Johnny Schoolfield, called the “straw sculptor” by Caroline Lineberry, loves to see the families come to the festival and ride the straw tractor that he made. He said the children love to pretend to drive the tractor. The tractor is a preferred setting for school pictures.

Schoolfield also built a straw village, “just like the one in The Three Little Pigs.”

Schoolchildren are scheduled to come during the week, but families are welcome on weekends. Birthday parties also may be scheduled. Schoolfield likes to see the families come on the weekend, bring a picnic and stay all day.

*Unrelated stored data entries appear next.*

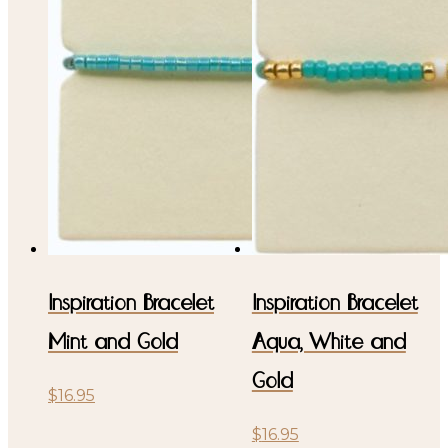
Inspiration Bracelet
Inspiration Bracelet
Mint and Gold
Aqua, White and
Gold
$
16.95
$
16.95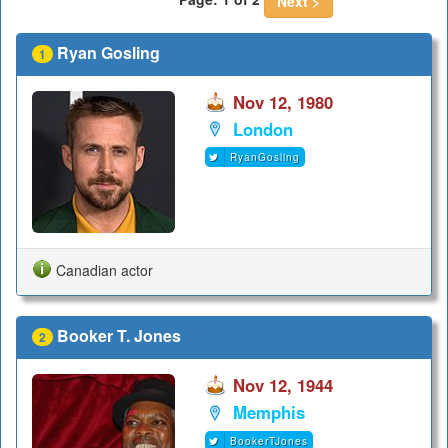
Next >
Ryan Gosling
1
Nov 12, 1980
London
RyanGosling
Canadian actor
Booker T. Jones
2
Nov 12, 1944
Memphis
BookerTJones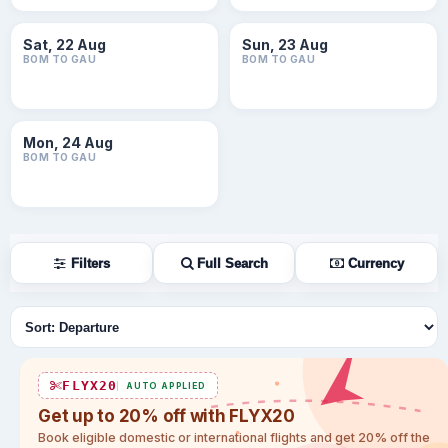
Sat, 22 Aug
Sun, 23 Aug
BOM TO GAU
BOM TO GAU
Mon, 24 Aug
BOM TO GAU
Filters
Full Search
Currency
Sort flights
FLYX20
AUTO APPLIED
Get up to 20% off with FLYX20
Book eligible domestic or international flights and get 20% off the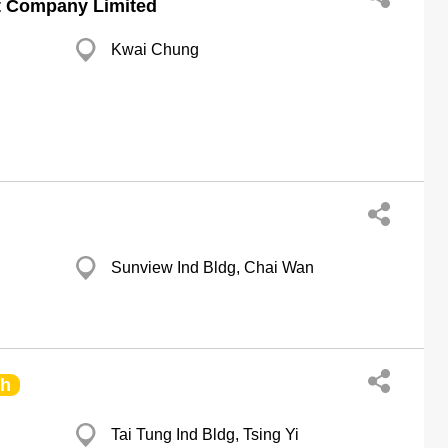
t Company Limited
Kwai Chung
Sunview Ind Bldg, Chai Wan
ch
Tai Tung Ind Bldg, Tsing Yi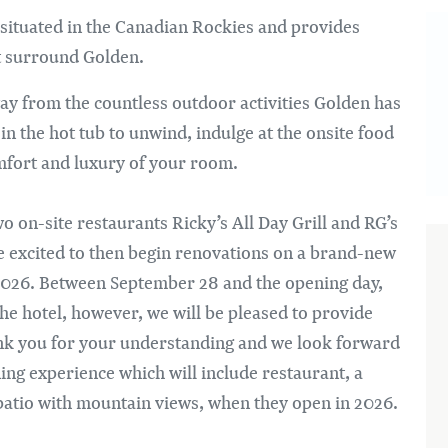
Bi
 situated in the Canadian Rockies and provides
at surround Golden.
ay from the countless outdoor activities Golden has
k in the hot tub to unwind, indulge at the onsite food
omfort and luxury of your room.
o on-site restaurants Ricky’s All Day Grill and RG’s
e excited to then begin renovations on a brand-new
y 2026. Between September 28 and the opening day,
 the hotel, however, we will be pleased to provide
ank you for your understanding and we look forward
ng experience which will include restaurant, a
atio with mountain views, when they open in 2026.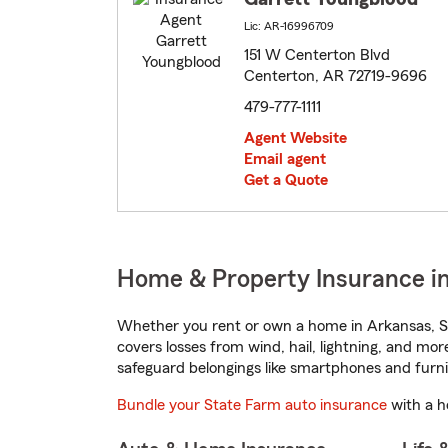
Lic: AR-16996709
151 W Centerton Blvd
Centerton, AR 72719-9696
479-777-1111
Agent Website
Email agent
Get a Quote
Home & Property Insurance i
Whether you rent or own a home in Arkansas, St
covers losses from wind, hail, lightning, and mor
safeguard belongings like smartphones and furni
Bundle your State Farm auto insurance
with a h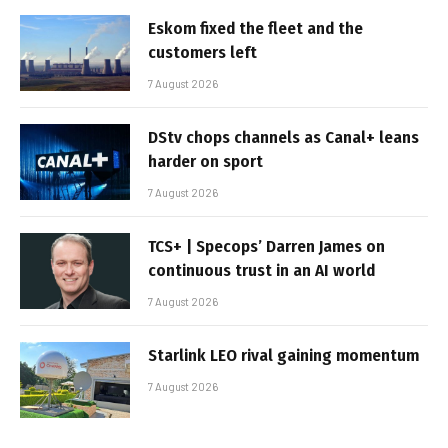
Eskom fixed the fleet and the
customers left
7 August 2026
DStv chops channels as Canal+ leans
harder on sport
7 August 2026
TCS+ | Specops’ Darren James on
continuous trust in an AI world
7 August 2026
Starlink LEO rival gaining momentum
7 August 2026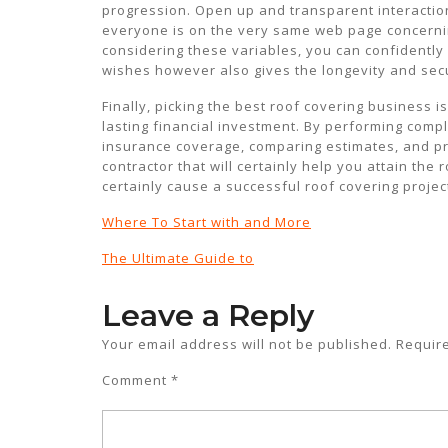
progression. Open up and transparent interacti
everyone is on the very same web page concernin
considering these variables, you can confidently 
wishes however also gives the longevity and secur
Finally, picking the best roof covering business 
lasting financial investment. By performing comp
insurance coverage, comparing estimates, and prio
contractor that will certainly help you attain the
certainly cause a successful roof covering proje
Where To Start with and More
The Ultimate Guide to
Leave a Reply
Your email address will not be published.
Requir
Comment
*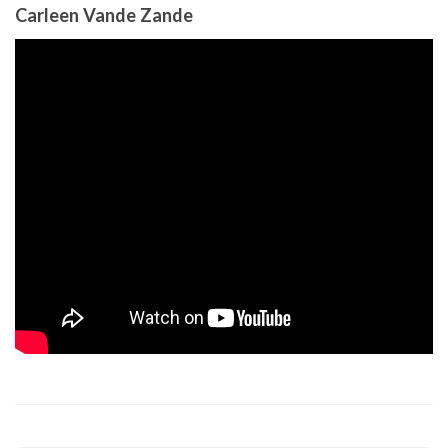
Carleen Vande Zande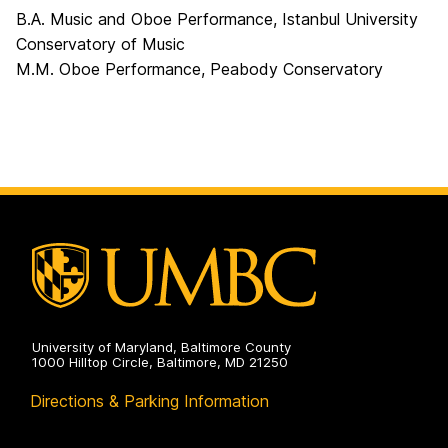
B.A. Music and Oboe Performance, Istanbul University
Conservatory of Music
M.M. Oboe Performance, Peabody Conservatory
University of Maryland, Baltimore County
1000 Hilltop Circle, Baltimore, MD 21250
Directions & Parking Information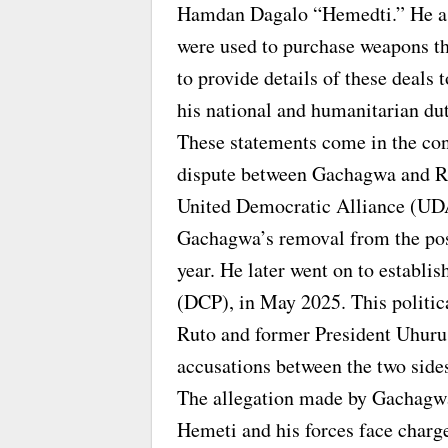
Hamdan Dagalo “Hemedti.” He ass
were used to purchase weapons t
to provide details of these deals 
his national and humanitarian dut
These statements come in the cont
dispute between Gachagwa and Rut
United Democratic Alliance (UDA
Gachagwa’s removal from the posi
year. He later went on to establi
(DCP), in May 2025. This politica
Ruto and former President Uhuru 
accusations between the two side
The allegation made by Gachagwa 
Hemeti and his forces face charg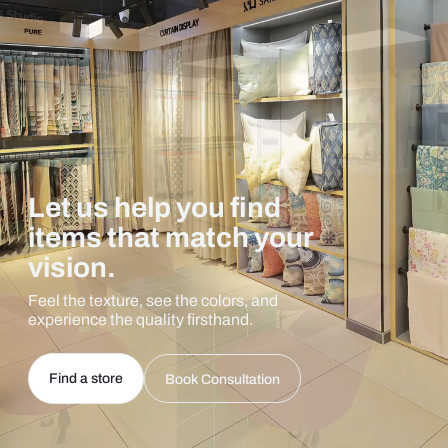
Let us help you find
items that match your
vision.
Feel the texture, see the colors, and
experience the quality firsthand.
Find a store
Book Consultation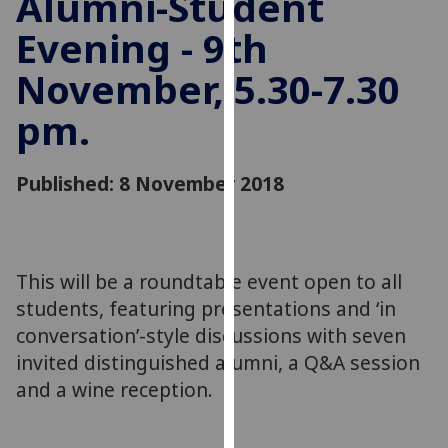
Alumni-Student
for
Evening - 9th
personalised
advertising
November, 5.30-7.30
via
third
pm.
parties.
You
can
Published: 8 November 2018
find
out
more
about
This will be a roundtable event open to all
cookies
students, featuring presentations and ‘in
and
conversation’-style discussions with seven
how
invited distinguished alumni, a Q&A session
we
and a wine reception.
use
them
on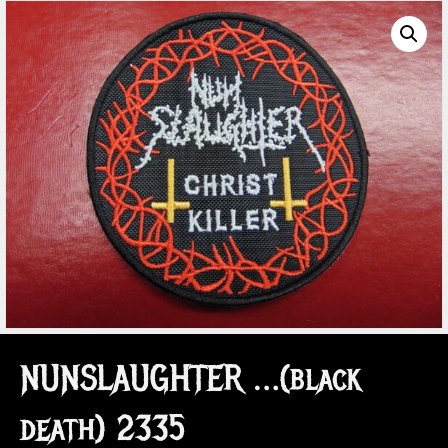
NUNSLAUGHTER …(black
death) 2335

Caroline Tuttle Lineberry, and her husband, Scott, a surveyor, are not afraid to take a risk on the fall festival, just as her father took a chance on growing strawberries.

She has been managing the fall activities for two years and begins the third year with a background of fully scheduled events from last year. She and Scott design the corn mazes with the help of Eric Williamson, an art teacher at Rockingham County Middle School.

Caroline said she has seen the results from the air only once.

Judge Pierce — a former Rockingham County agricultural agent who encouraged D. L. Tuttle to grow strawberries — said Tuttle would be “right in” the fall festival, 100 per cent. Pierce said the Tuttles have always been “smart, work-oriented and able to get along with people.”

Robin Watson, who serves Rockingham County as an agronomic expert, is a member of the N.C. Department of Agriculture and knows the Tuttle family well. He admires the faithfulness of the family to their farm endeavors and the fact that they are in tune with environmental issues.

Like her dad, Caroline is active in state organizations as a member of both the N.C. Strawberry Board and the N.C. Board of Agritourism.

On the weekends, which are family-oriented, there are a few added attractions such as the “Corn Cannon” shoots corn at pumpkins (whoever hits the pumpkin gets to keep it), face-painting and concessions.

Although chips and drinks will be available, families are encouraged to bring a picnic and enjoy the days of pumpkins, animals, and all the joys of fall.

An Eden native, Rachel Wright is retired as a teacher at Morehead High School and an instructor at Rockingham Community College.

Accompanying Photos

Photo Caption: Sydnee Vaden (left) and Kaitlyn Lineberry play during the Tuttle Farm Corn Maze and Fall Activities.